▼▼▼
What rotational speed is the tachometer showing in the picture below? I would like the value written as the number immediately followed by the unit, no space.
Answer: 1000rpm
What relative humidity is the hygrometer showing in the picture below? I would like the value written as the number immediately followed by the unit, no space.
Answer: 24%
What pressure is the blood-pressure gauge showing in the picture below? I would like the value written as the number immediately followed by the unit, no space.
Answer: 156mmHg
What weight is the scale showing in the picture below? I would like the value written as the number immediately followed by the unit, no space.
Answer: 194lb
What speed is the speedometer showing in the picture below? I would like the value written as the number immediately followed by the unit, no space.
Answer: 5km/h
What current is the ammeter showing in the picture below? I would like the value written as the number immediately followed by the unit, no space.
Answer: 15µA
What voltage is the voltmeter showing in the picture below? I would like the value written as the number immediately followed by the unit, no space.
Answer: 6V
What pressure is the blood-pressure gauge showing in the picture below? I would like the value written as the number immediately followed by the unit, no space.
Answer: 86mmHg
▲▲▲
▼▼▼
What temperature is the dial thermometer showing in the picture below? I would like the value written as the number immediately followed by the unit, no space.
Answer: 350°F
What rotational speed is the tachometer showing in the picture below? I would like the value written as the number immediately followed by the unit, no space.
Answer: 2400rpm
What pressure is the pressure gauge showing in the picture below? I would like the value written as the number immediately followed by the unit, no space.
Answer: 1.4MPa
▲▲▲
▼▼▼
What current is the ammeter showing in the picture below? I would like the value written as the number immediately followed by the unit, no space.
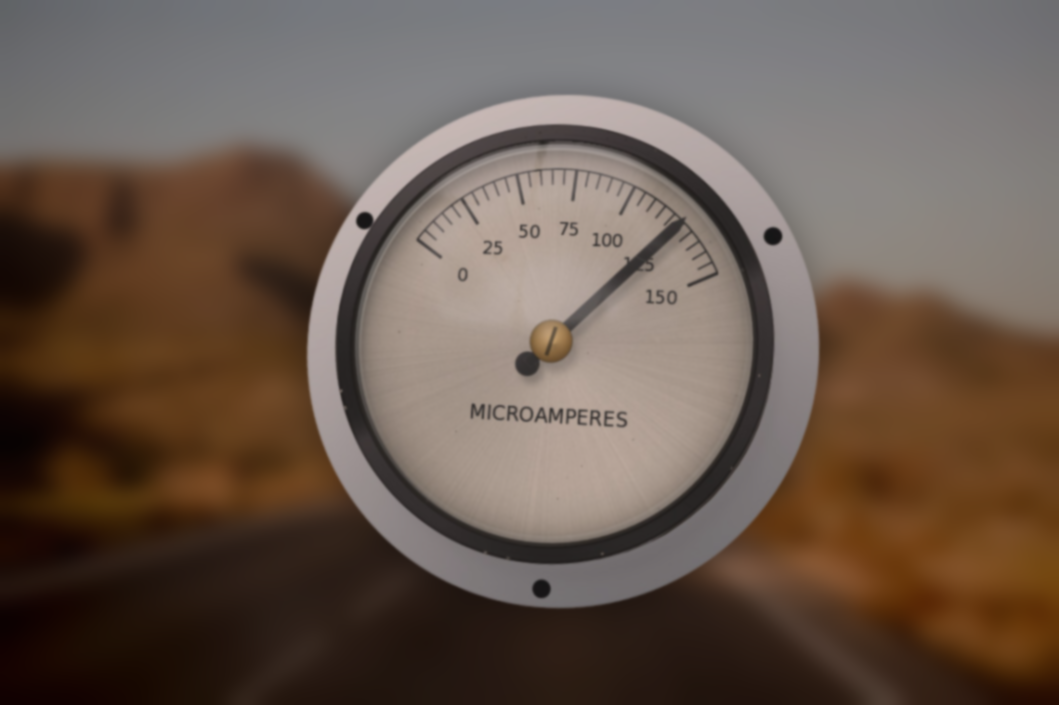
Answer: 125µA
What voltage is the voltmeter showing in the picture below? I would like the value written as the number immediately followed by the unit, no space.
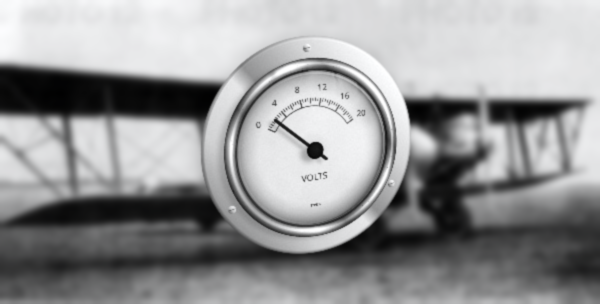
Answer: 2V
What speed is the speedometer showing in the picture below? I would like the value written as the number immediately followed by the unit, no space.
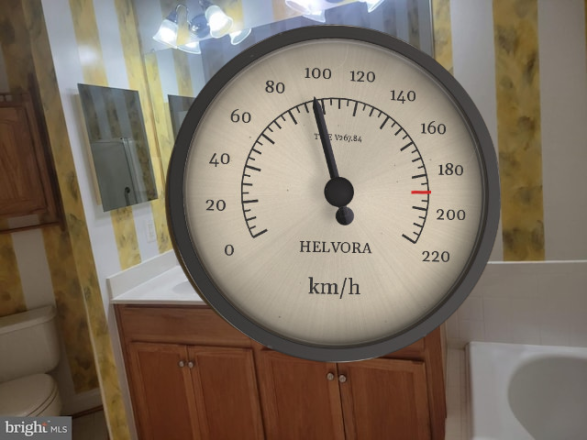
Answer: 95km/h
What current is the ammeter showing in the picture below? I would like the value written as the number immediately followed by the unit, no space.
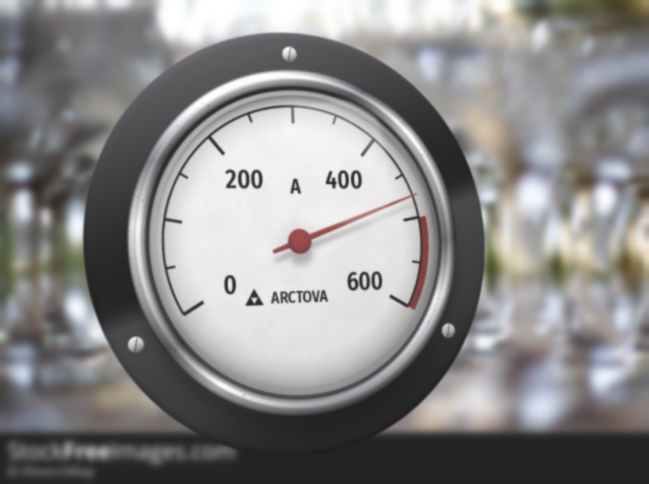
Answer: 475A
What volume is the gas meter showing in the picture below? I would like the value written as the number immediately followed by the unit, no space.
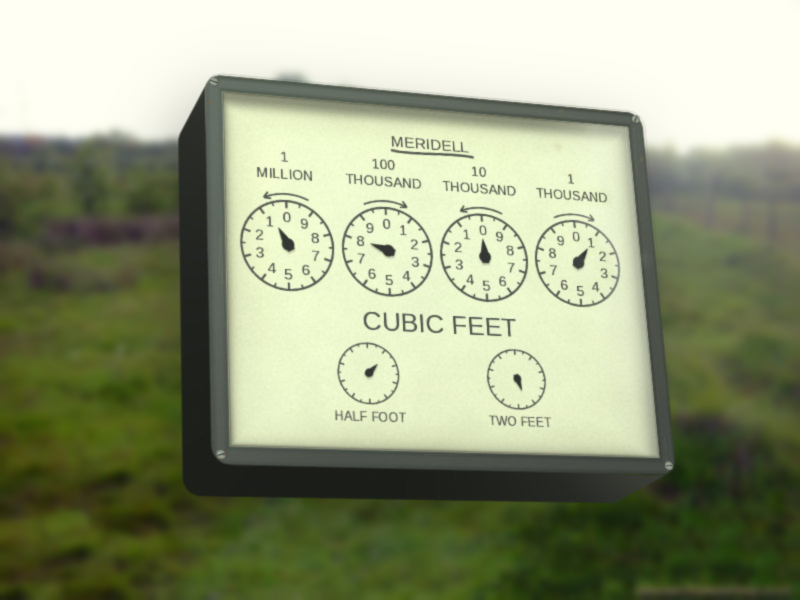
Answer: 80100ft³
▲▲▲
**Task goal**.
Copy out the lines above verbatim, starting with the line that contains "What weight is" and ending after the line that contains "Answer: 194lb".

**Task answer**.
What weight is the scale showing in the picture below? I would like the value written as the number immediately followed by the unit, no space.
Answer: 194lb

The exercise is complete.